The Major and I took a little road trip down south earlier in the week, to visit San Simeon and Hearst Castle. William Randolph Hearst worked with architect Julia Morgan for 28 years, starting in 1919, designing an estate to showcase his vast collection of European decorative and fine art.
The castle is the only structure visible from the coast road, enshrouded in fog and ringed by tall palm trees that poke out conspicuously from the surrounding landscape of dried grasses and live oaks. Driving up the windy road, the castle is glimpsed every now and then, looming closer and closer into view. The landscape is beautifully untouched. A mile-long arbor runs alongside the road, once covered in grape vines and espaliered fruit trees and flowers. Inside the castle gates, the formal lushness of the gardens contrasts delightfully with the spare natural features of the encircling hills, peppered with clean white marble statues–original and reproductions–from Ancient Egypt to the early 20th century. “The statues are white because we don’t have air pollution down here,” our tour guide emphasized while looking over her sunglasses into the eyes of the scruffy Parisians standing next to me.
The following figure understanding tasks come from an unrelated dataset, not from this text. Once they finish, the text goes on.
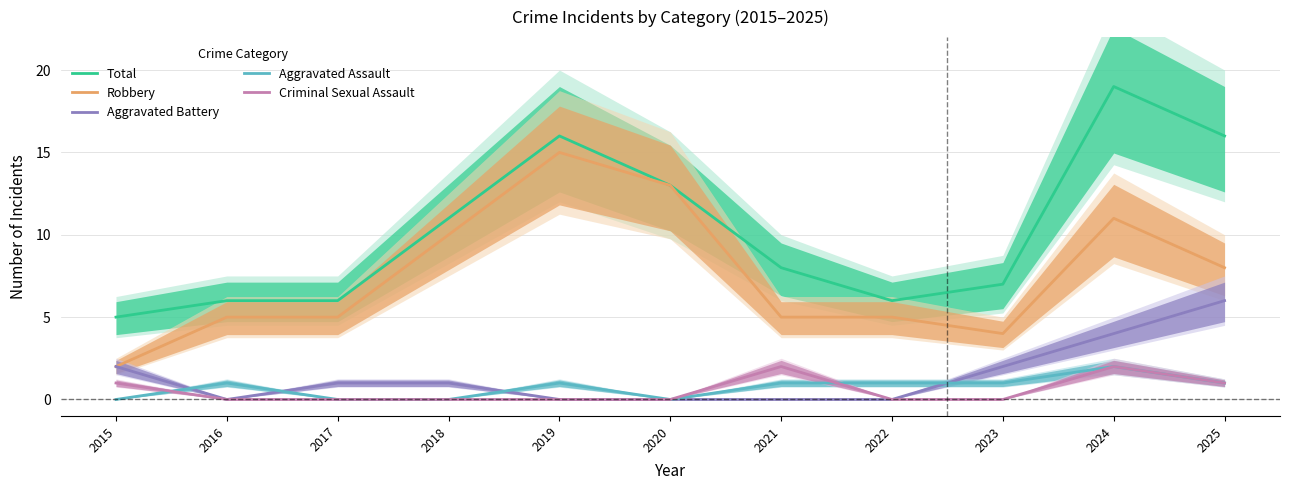

What is the difference between the second highest and second lowest values in the Criminal Sexual Assault series?

2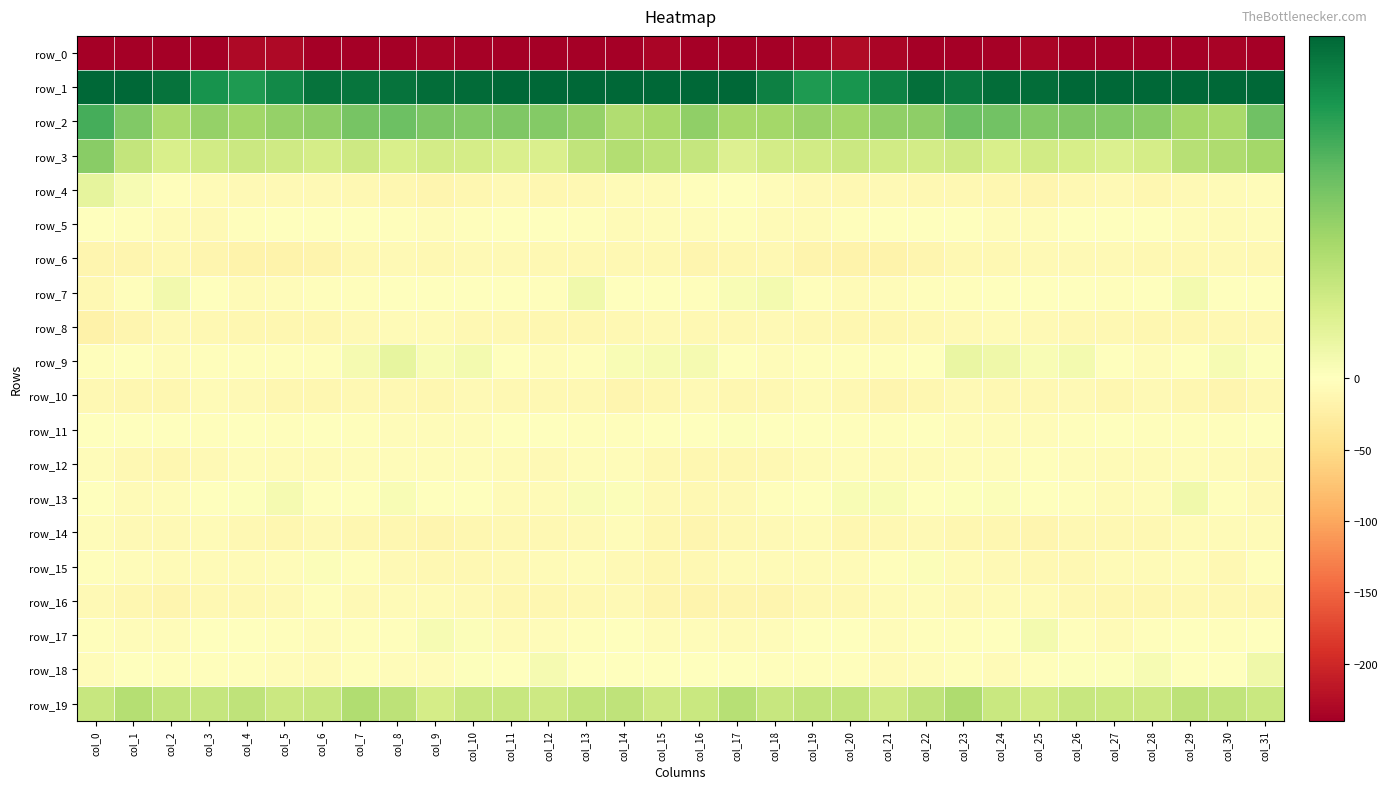

What is the lowest value of the row_2 series?

16.8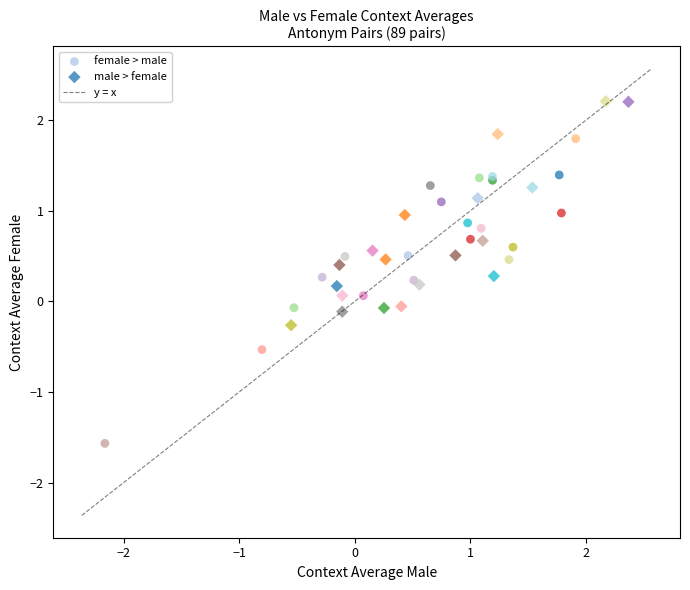

Which series reaches the maximum Y coordinate?

male > female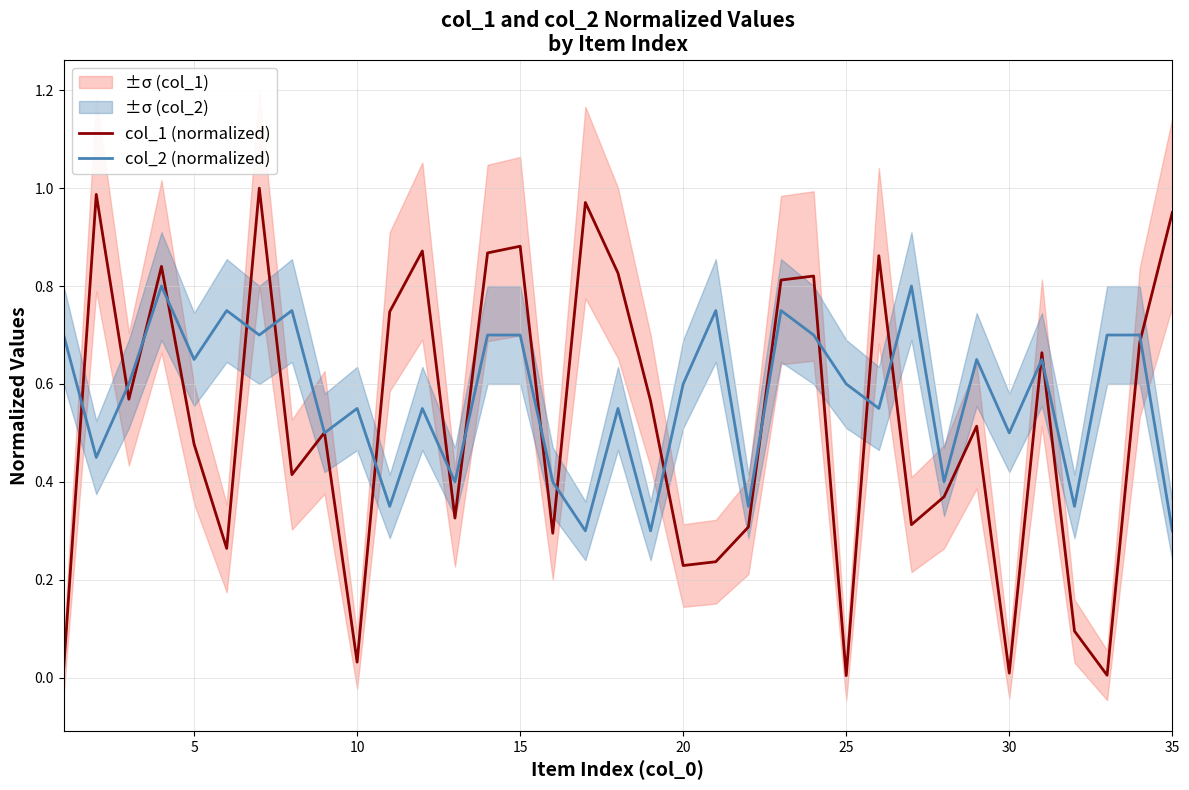

What are all the series names shown in the legend?

col_1 (normalized), col_2 (normalized)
The grandeur of the architecture and the exquisite craftsmanship and clever integration of antique european ceilings and structural elements are overwhelming. There’s nothing modest here, except a complete absence of art or architecture of Hearst’s own time. It’s a Disneyesque museum of european architecture, decorated with artwork purchased at a time when Europe was recovering from a World War and selling off its shattered cultural heritage. A guide told me that Hearst saw himself as a protector of sorts of these objects that he feared would have been destroyed in the wars. Lord Elgin on a shopping spree.
On the drive down, the Major played the music of Britney Spears, Lady Gaga, the soundtracks of Glee and Smash, and several of those really loud screechy singers of the early 80s who paved the way for other even louder screechy singers like Whitney Houston and Jennifer Hudson. He gleefully accompanied every song. I intervened urgently at one point with some Nina Simone, but after two songs and fidgety silence from the Major, he blurted out, “Could we listen to something happy?”
The Major’s general insistence on being surrounded by happy-making stimuli is what makes him such a pleasure to be around, a walking Disneyland exhibit. After stuffing ourselves silly in Cayucos one night with fried things from the land and sea, and complaining about how uncomfortably full we were, the Major suddenly commanded “Let’s get dessert!” It wasn’t just any dessert, either, but an olallieberry (“ollieberry” as he endearingly calls it) cobbler about the size of a full pie, topped with a quart of whipped cream and a pint of ice cream. I was in awe at the gustatory prowess of my dear friend, the idea of the pleasure of dessert cutting off any signals from his stomach to cease and desist. Calories are to the Major what Renaissance Spanish ceilings were to Hearst. Our little vacation seemed guided by this dual lack of resistance. Once again, sensation reigned supreme!